Possibly, Duncan thought, my eyes have been plucked out. Maybe they do it to everyone down here or maybe I’m a special case. I wish I knew whether I was a special case or not, it would make it easier for me to know how to act. But I don’t know. I’ll have to be very casual until I find out. There is plenty of time. I’m going to be here forever and ever and ever—

“Stop that hammering!” Duncan shouted, not casually at all.

He hadn’t moved yet except for one eyelid. Now his hand slowly came to his head and found his eyes. He had two eyes anyway, and a hand. Then his leg twitched and he had a leg and another leg, and pretty soon he was all there, right down to the silk hat and the carnation.

So I’m all there.

All where? What is this place? Has it any time, and if it has what is the time? And who is this man who is all there in this place that has no time?

I am Duncan Stevens.

I am a short, powerful young man with some shares of International Paper.

How many shares of International Paper?

Two hundred.

Then you must be Duncan Stevens?

Yes, I am. I am Duncan Stevens, a short, powerful young man with a silk hat.

This seemed very satisfactory. Duncan propped himself on one elbow to survey the place that had no time. He was probably the only man who would ever see it. When he had seen it he would go and tell Mr. Einstein about it, he would win the Nobel prize, he would have his picture in the Christian Herald, and the devil would never dare lay hands on him.

He struck a match.

The room was filled with shapes, precise, geometrical shapes. They looked like boxes.

The match went out. So mathematics is at the bottom of everything, after all. I don’t dare tell anyone this. It will revolutionize the revolution. I will be burned as a witch. I will go home, and I will never tell anyone anything about this place.

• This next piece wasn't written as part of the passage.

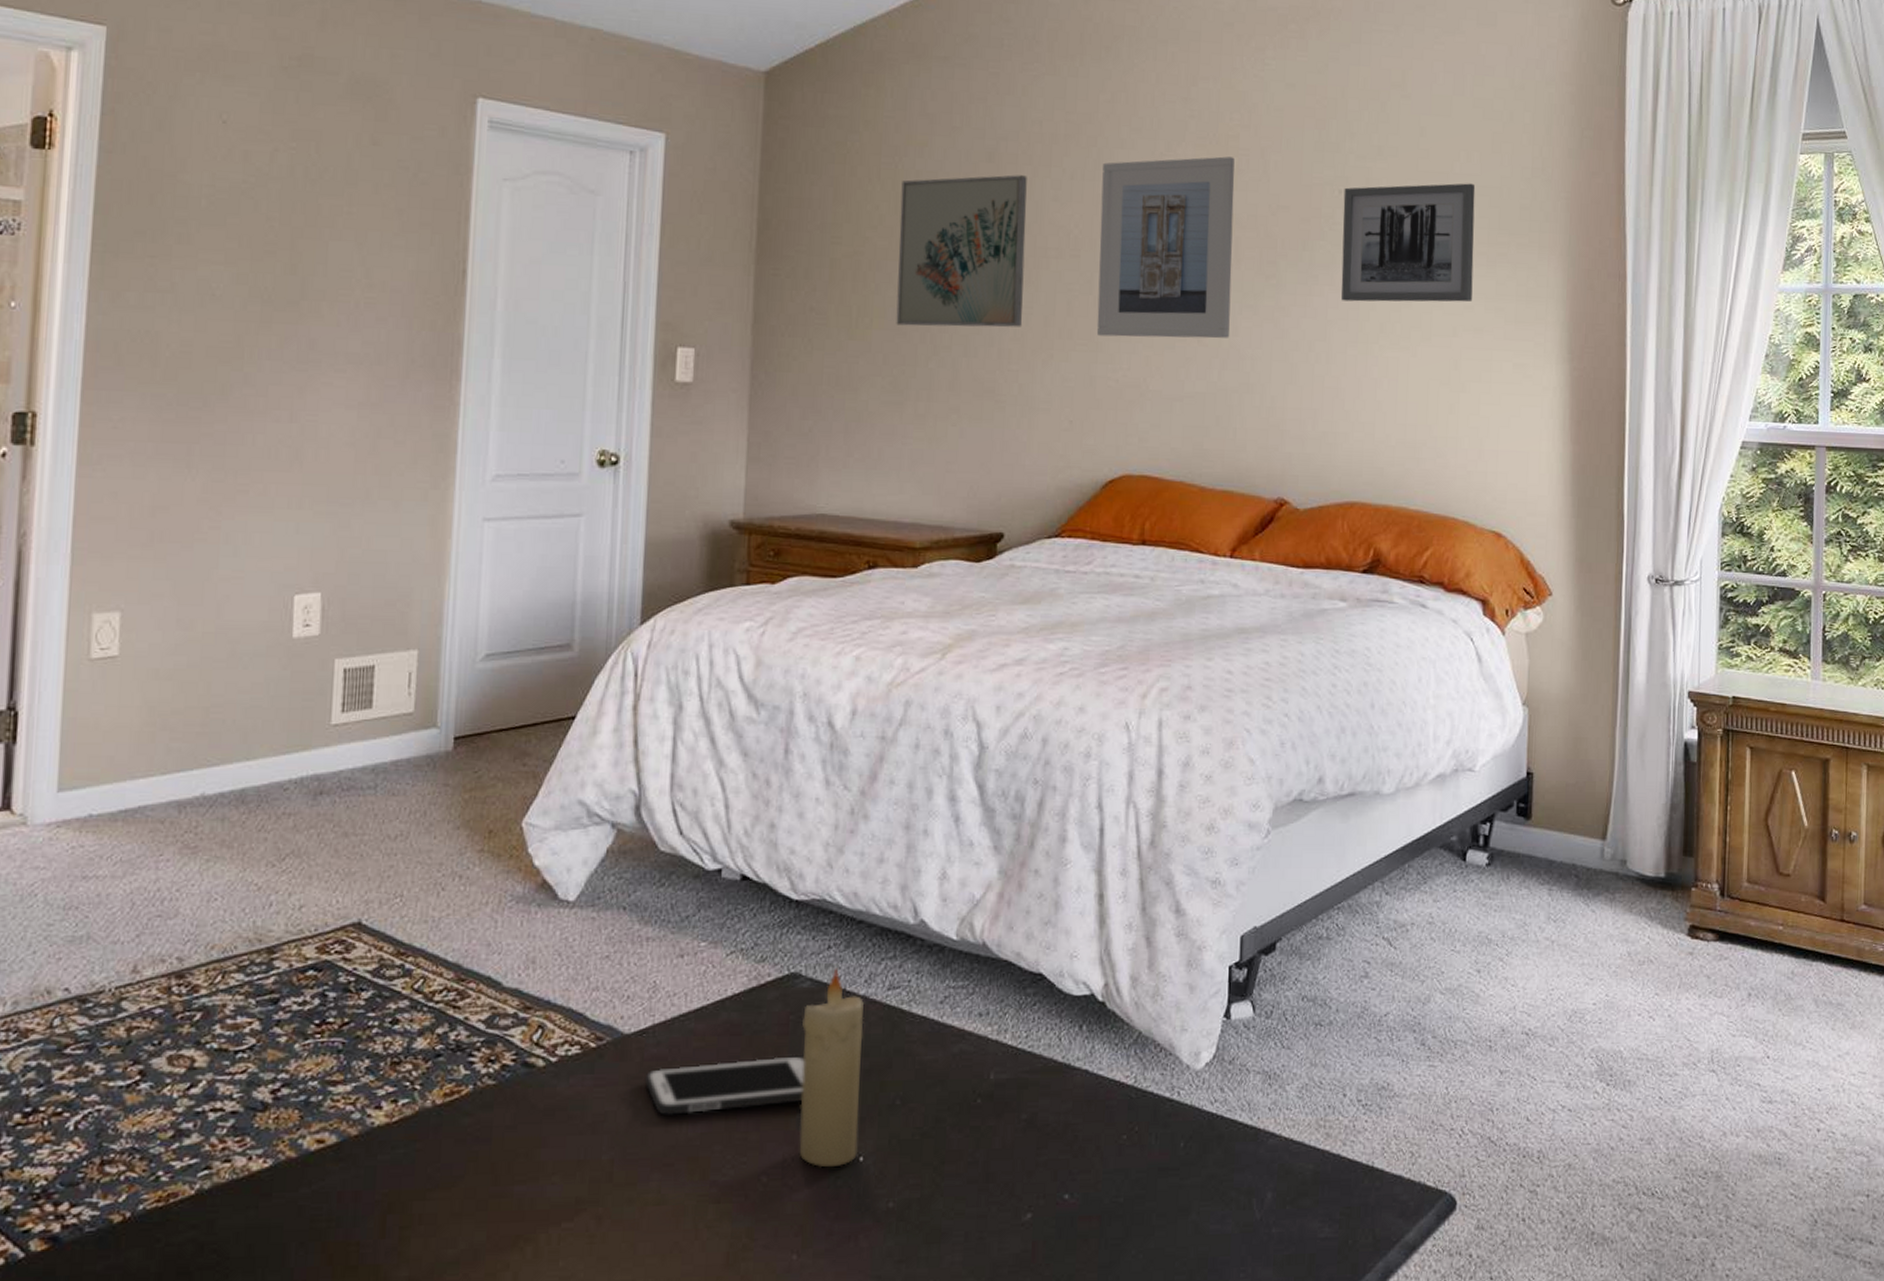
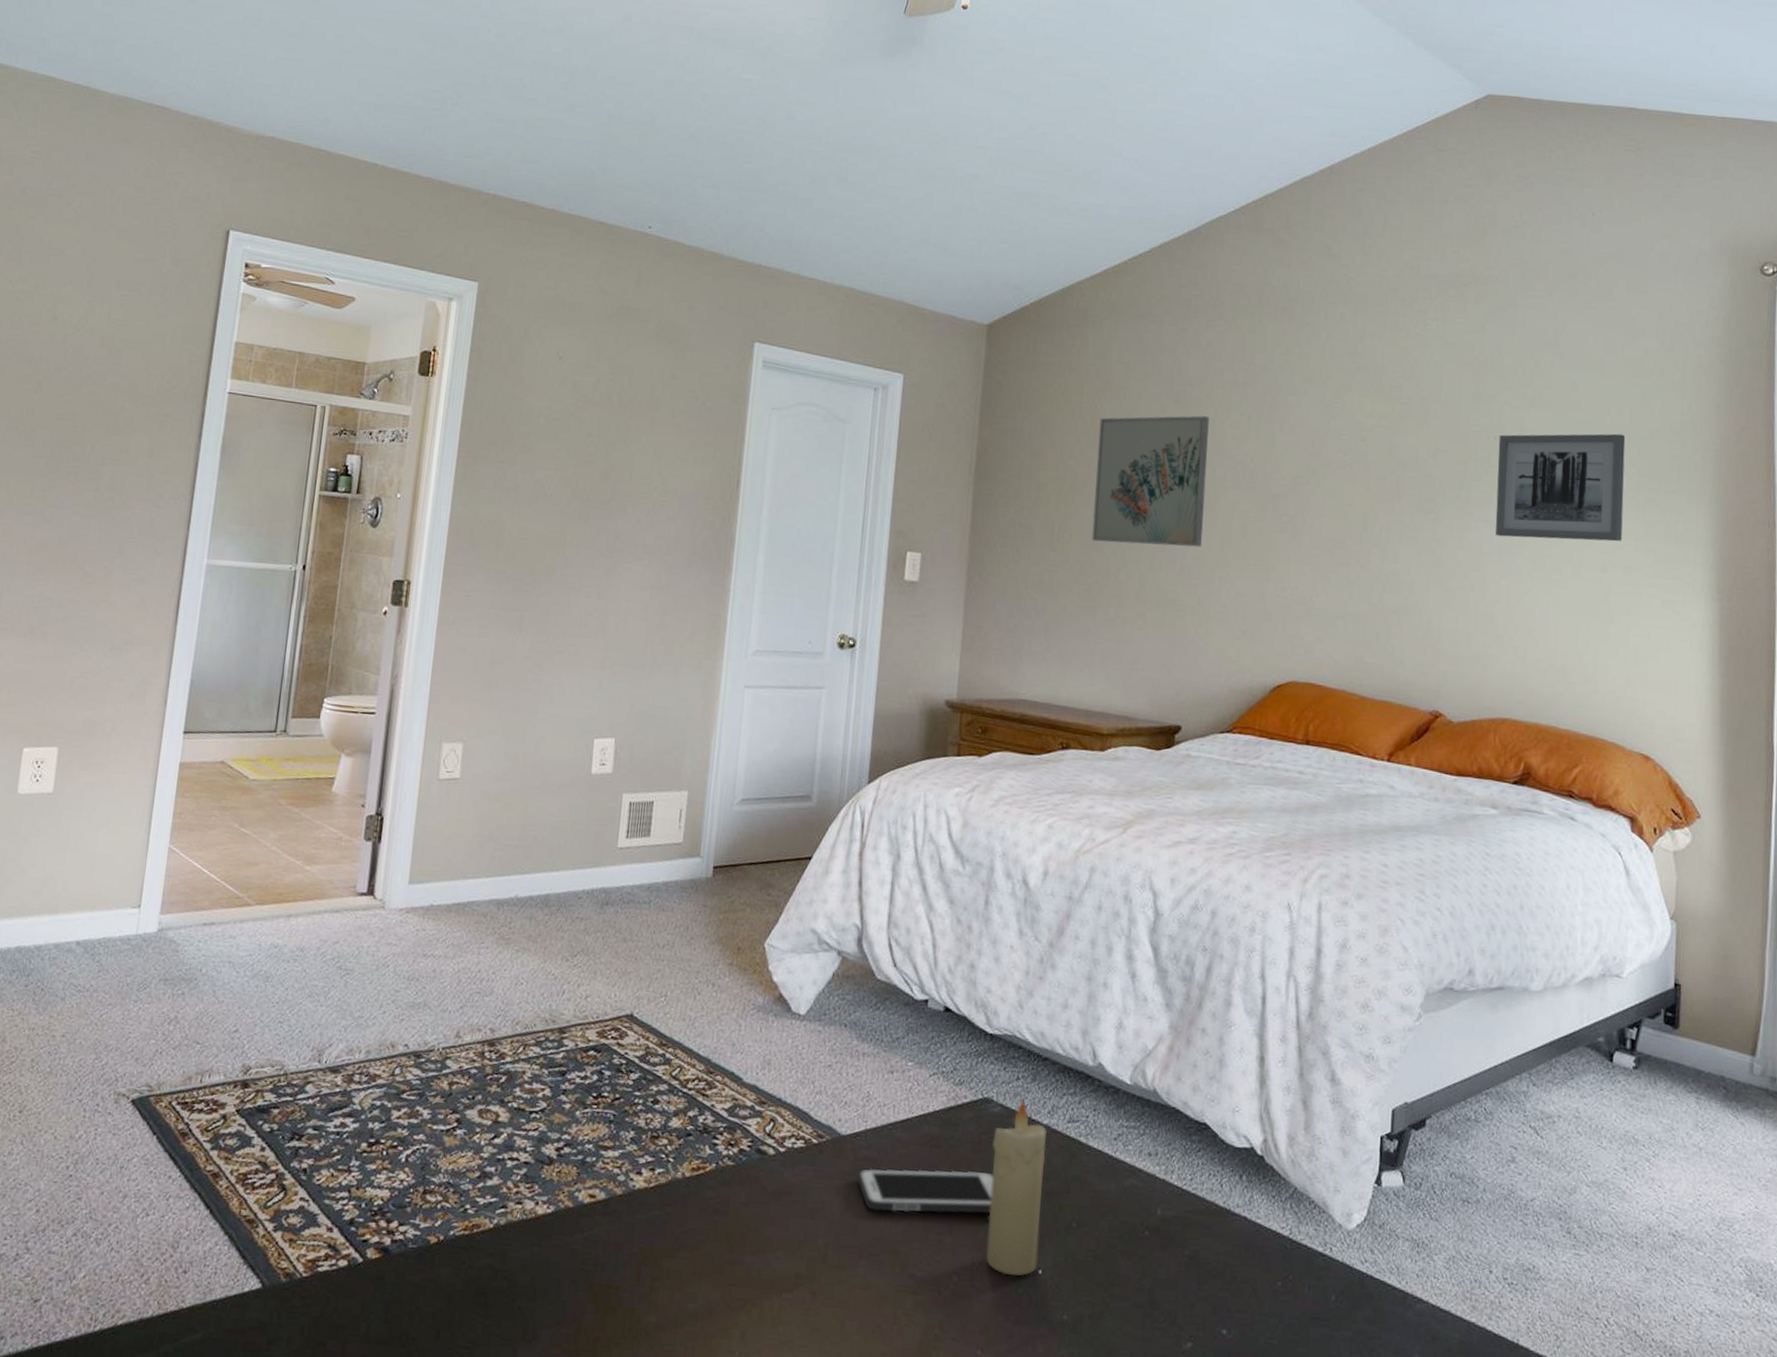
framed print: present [1096,156,1235,339] -> none [1268,404,1397,565]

He lit another match and found the door.

There were lights in the corridor outside, strong lights, and a clock. The clock said twelve-thirty.

Duncan was very sad about this. He stood in the corridor blinking at the lights and thinking of the other place with no lights and no time.

He went up the marble steps, clinging to the railing. At the top of the stairs a man came up and asked him if he wanted a cab. He followed the man without protest.